Las condiciones eran idóneas tras la muerte en la cama del dictador: ortodoxia religiosa ultramontana, estructuras del Estado de cultura fascista, monarquías absolutas, aparatos represivos, dogmatismo ideológico, corrupción institucionalizada, grupos incontrolados. Han transcurrido casi cincuenta años, pero el modelo pervive.
Por eso ha pasado casi desapercibido un hecho que nos cuentan ahora y que ocurrió hace un año (el 23 de noviembre de 2020), cuando en la ciudad de Madrid y en pleno día un grupo de encapuchados saltaron de un vehículo con los cristales de sus puertas tintados y pistola en mano obligaron a parar una furgoneta de la empresa MRW, pusieron al conductor en el suelo y luego subieron a la furgoneta y se marcharon con los dos vehículos. Al parecer no hubo testigos o así lo han dicho oficialmente. La omertà.
En esa furgoneta, que luego se encontró calcinada en otro lugar, se trasladaba un material que a alguien le interesaba requisar y del que la banda mafiosa se apoderó violentamente. El grueso del material consistía en ordenadores, teléfonos móviles, tablets, lápices de memoria y otros dispositivos informáticos pertenecientes a la familia del president Jordi Pujol, que la Unidad de Delincuencia Económica y Fiscal del Estado había incautado en los años 2014, 2015 y 2017 y que la Audiencia Nacional y en concreto el juez señor José de la Mata había mantenido en custodia durante mucho tiempo, sin atender la petición de que fueran devueltos a los abogados defensores. En su momento se presentó denuncia del asalto en un juzgado de instrucción de Madrid, y allí quedó enterrado el tema hasta que fue archivado el pasado 21 de mayo. No era la primera vez que en los juzgados se perdían los expedientes, se quemaban casualmente los documentos probatorios, se rechazaban denuncias contra policías y falsos policías - como el comisario Villarejo, la representación más genuina de la España más rancia -. Y es que el Sistema se defiende a zarpazos. Y aquí paz y allá gloria.

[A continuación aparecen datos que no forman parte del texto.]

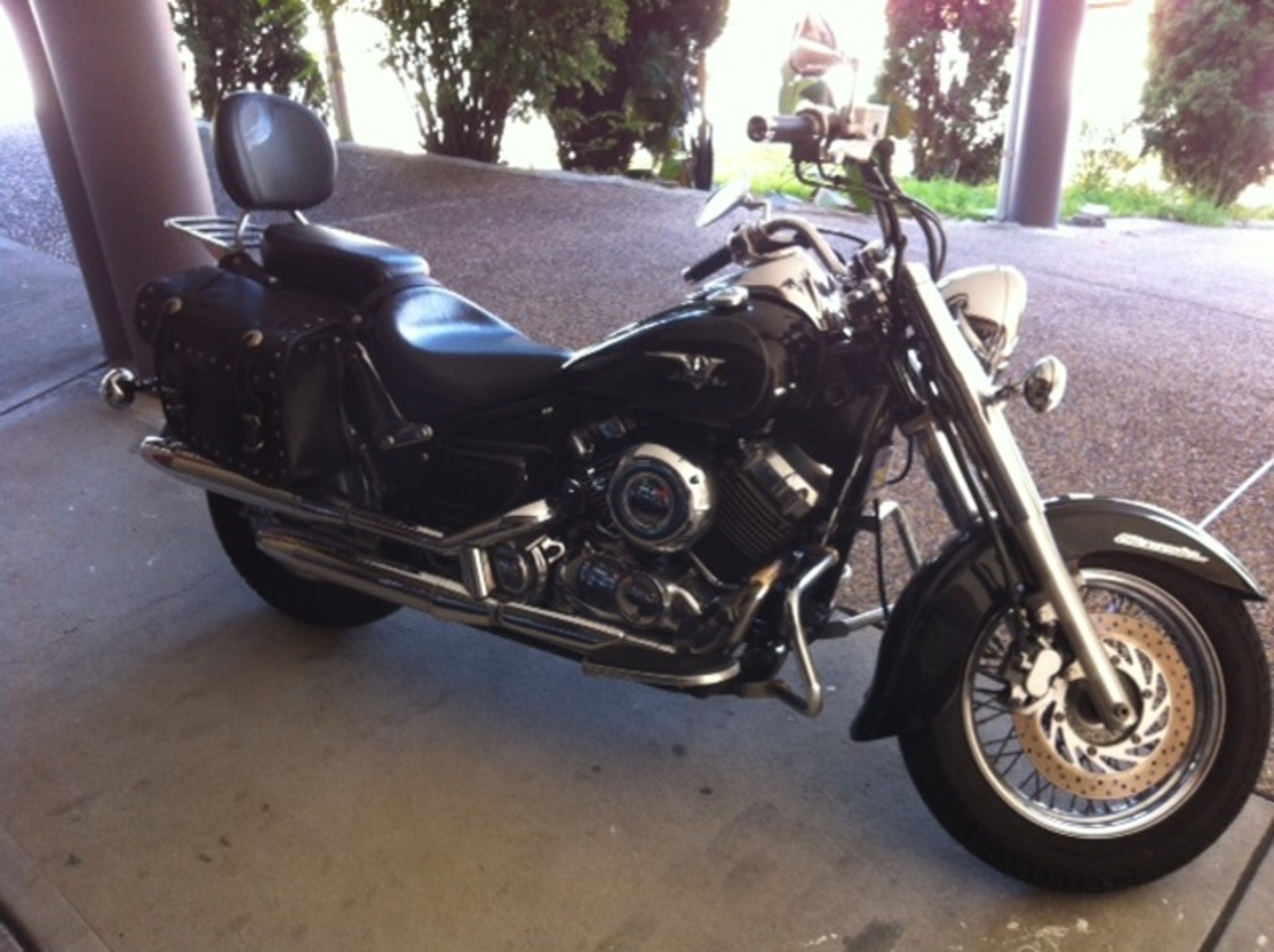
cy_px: 476
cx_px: 637
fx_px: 1287
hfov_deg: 52.7
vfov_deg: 40.6
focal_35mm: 35
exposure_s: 1/40
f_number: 2.8
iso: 100
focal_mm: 3.85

Entretanto el juez de la Mata ha propuesto juzgar al “clan Pujol” como una “organización criminal”. Veamos: “clan”, término de origen gaélico, significa descendencia y de ahí los vínculos familiares que se le supone. Implica liderazgo. Pero lo más llamativo es que tiene connotaciones negativas por su asociación con “actividades delictivas”. No creemos que el señor de la Mata fuera neutro en su exposición, como era su obligación.

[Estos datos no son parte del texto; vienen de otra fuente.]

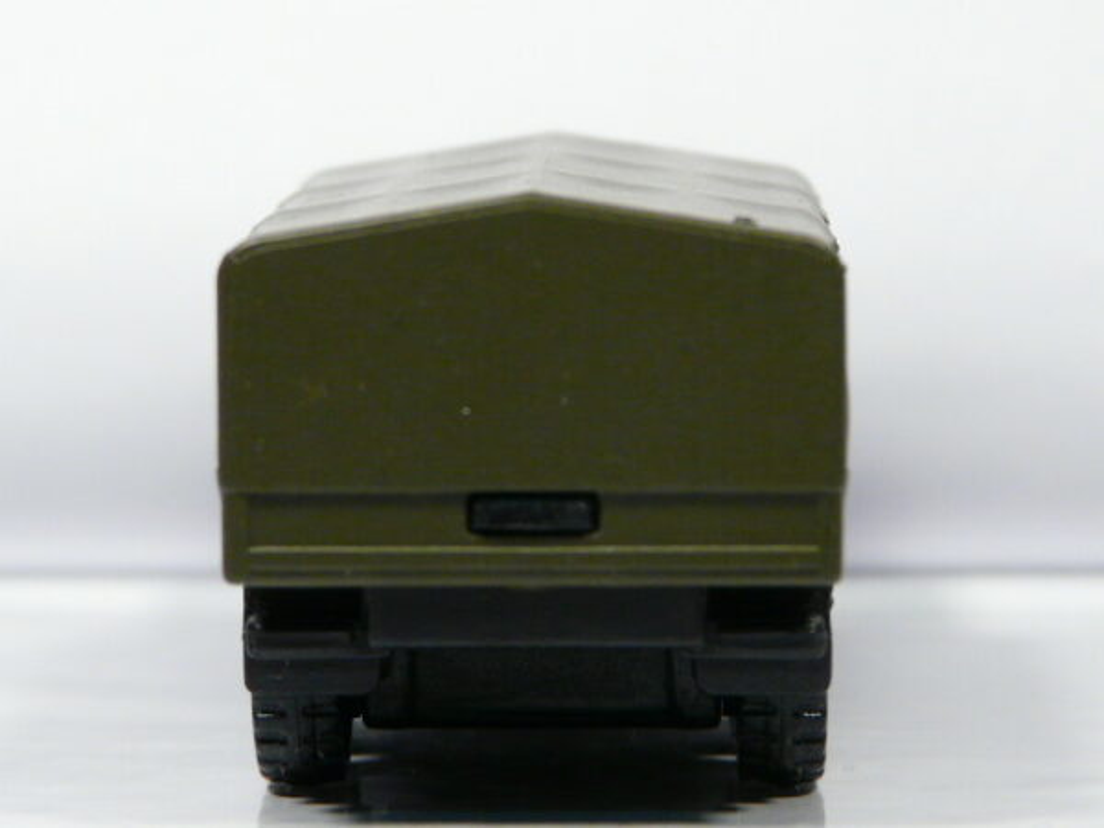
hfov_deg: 11.9
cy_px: 414
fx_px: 5294
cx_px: 552
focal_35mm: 166
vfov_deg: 8.9
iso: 200
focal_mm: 17
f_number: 3.6
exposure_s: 1/50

Y “criminal” se refiere a un individuo que comete un crimen, aquella acción voluntaria de matar o herir a alguien. Esto es lo genuino; asociar cualquier delito a un crimen es un error conceptual grave.

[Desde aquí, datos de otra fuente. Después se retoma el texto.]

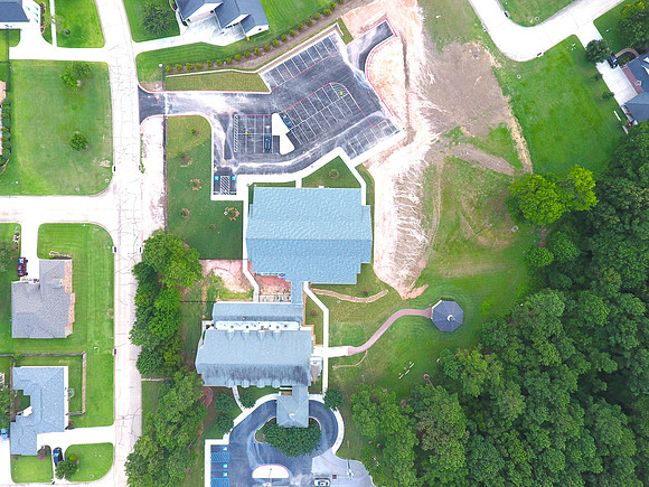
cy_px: 244
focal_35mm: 20
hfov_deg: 81.7
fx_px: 375
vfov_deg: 66.0
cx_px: 324
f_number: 2.8
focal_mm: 3.61
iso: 100
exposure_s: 1/266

Yo no sé si algún miembro de la familia Pujol cometió o no cometió un delito fiscal. De hecho, miles de ciudadanos y empresas españolas lo habían cometido y se ampararon graciosamente en el regalo que les hizo el ministro Montoro con la denominada “amnistía fiscal” que permitió aflorar 40.000 millones de euros. Eran delincuentes, no criminales.
Lo que sí puedo asegurar es que un país donde un grupo encapuchado y bien armado asalta en pleno día una furgoneta y desaparece sin dejar rastro, sin que el aparato del Estado dé ninguna señal de haberlo buscado, localizado y perseguido, es un país de cultura mafiosa, en el que el crimen organizado campa a sus anchas con la connivencia de muchos componentes del Sistema.
Y para el ciudadano de a pie esto significa “inseguridad jurídica” y “riesgo personal”. Una prueba más de que sigue vigente el mensaje de aquella bella letra de una canción de Lluís Serrahima, compuesta y cantada por María del Mar Bonet hace montones de años, que decía: “Que volen aquesta gent que vénen de matinada”.
Quizás es un error de apreciación y la “Cosa Nostra” forma ya una parte sustancial del Estado español, un Estado que repetidamente se autoproclama “Democrático y de Derecho”.